Poco importa che anche questo caso sia stato affidato al giudizio rapido di un tribunale anti-terrorismo, come ormai da prassi dalla fine del 2014, anche sull’onda di una concreta minaccia terrorista e del controllo sempre più serrato dei militari sulla vita pubblica. Il vero nodo resta la discriminazione, accentuata da una «legge antiblasfemia» che incentiva delazione e accuse pretestuose con la scusa di proteggere la fede islamica maggioritaria. Non a caso il numero di non-musulmani arrestati e portati in giudizio è proporzionalmente assai più elevato della loro consistenza numerica nel Paese.
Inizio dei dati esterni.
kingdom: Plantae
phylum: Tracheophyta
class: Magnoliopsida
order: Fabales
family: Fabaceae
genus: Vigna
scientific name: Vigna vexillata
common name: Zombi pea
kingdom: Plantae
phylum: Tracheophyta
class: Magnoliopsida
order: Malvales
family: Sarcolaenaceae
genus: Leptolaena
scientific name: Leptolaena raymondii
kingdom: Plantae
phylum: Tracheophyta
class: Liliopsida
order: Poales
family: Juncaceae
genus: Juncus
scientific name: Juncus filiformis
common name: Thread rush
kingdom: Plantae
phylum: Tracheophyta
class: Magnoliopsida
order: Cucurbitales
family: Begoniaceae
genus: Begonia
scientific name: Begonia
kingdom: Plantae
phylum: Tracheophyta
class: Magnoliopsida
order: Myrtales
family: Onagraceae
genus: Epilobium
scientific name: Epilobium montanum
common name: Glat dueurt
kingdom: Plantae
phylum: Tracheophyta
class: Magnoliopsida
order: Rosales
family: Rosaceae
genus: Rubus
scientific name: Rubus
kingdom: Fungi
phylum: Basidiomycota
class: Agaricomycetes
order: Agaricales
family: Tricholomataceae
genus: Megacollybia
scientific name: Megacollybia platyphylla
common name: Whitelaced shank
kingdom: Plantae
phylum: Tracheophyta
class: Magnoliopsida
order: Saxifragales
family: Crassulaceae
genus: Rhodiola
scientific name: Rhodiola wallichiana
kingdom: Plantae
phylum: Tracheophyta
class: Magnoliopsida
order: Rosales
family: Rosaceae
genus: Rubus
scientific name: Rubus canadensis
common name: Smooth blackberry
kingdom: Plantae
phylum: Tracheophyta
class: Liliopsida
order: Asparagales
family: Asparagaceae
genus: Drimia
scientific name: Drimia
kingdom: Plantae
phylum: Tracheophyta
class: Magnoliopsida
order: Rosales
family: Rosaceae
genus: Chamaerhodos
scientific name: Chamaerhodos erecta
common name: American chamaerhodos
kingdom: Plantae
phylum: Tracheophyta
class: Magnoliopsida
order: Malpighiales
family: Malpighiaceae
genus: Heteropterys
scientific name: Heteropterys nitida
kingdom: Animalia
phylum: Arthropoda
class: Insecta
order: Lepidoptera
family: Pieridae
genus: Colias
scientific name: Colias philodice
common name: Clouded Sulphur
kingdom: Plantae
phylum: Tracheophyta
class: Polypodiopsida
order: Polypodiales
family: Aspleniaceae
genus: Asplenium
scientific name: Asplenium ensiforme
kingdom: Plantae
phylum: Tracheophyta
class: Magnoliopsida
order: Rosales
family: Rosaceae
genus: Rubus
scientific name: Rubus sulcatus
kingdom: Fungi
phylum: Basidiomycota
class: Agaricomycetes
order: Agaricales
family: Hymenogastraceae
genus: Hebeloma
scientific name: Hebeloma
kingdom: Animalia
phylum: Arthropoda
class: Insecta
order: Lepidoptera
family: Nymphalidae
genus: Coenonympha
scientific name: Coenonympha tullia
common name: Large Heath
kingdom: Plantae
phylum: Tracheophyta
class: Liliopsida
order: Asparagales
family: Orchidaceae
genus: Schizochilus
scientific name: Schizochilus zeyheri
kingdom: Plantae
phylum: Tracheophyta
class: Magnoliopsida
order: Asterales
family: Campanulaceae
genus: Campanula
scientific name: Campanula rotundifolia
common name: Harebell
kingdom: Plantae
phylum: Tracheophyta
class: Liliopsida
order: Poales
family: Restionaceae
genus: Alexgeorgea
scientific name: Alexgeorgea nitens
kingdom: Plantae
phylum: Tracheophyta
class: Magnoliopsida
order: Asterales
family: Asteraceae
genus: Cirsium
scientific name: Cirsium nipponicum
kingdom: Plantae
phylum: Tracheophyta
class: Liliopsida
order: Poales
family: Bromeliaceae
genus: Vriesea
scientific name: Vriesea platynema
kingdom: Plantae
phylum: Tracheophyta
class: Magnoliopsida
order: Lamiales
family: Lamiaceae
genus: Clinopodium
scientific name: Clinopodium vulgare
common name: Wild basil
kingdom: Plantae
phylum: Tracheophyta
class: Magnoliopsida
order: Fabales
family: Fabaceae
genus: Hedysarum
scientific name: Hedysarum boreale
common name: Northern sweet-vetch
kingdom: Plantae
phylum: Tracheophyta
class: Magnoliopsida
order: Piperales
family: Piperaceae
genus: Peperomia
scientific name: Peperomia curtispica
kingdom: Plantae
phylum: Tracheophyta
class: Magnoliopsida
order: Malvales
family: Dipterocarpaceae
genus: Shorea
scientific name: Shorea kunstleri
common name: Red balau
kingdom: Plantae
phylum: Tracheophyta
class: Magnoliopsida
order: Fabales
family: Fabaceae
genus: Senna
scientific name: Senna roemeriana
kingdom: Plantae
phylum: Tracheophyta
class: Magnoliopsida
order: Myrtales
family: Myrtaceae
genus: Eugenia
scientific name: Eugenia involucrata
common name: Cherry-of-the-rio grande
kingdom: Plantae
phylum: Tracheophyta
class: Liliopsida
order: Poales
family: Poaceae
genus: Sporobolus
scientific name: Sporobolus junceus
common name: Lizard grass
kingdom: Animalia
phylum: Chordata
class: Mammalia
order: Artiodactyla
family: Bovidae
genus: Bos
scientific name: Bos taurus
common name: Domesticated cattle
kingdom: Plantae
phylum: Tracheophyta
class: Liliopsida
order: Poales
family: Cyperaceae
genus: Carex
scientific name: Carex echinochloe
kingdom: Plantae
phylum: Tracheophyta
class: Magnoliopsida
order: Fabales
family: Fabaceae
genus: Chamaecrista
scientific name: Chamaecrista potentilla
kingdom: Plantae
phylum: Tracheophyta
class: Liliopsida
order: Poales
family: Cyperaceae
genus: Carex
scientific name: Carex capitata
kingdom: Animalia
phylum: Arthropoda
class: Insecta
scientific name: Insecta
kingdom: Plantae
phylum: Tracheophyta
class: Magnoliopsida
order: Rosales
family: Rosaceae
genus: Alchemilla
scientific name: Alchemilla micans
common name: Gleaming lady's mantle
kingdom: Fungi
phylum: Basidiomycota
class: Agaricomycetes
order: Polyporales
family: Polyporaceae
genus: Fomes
«Stava cercando di costringere la ragazza a sposarlo, ma lei ha rifiutato la sua proposta perché non voleva convertirsi all’islam», ha detto il padre di Asima, Jaqoob Masih. L’omicida rischia ora la pena capitale davanti agli stessi giudici che il 17 febbraio hanno condannato all’impiccagione il 24enne Imran Ali, riconosciuto colpevole di avere stuprato e ucciso, sempre nella stessa provincia dl Punjab, la piccola Zeinab. Un caso che ha sollevato come mai prima d’ora rabbia e richiesta di giustizia, ma che rischia di restare isolato davanti a una opinione pubblica che organizzazioni e a mass media faticano a coinvolgere a causa di repressione e forte censura.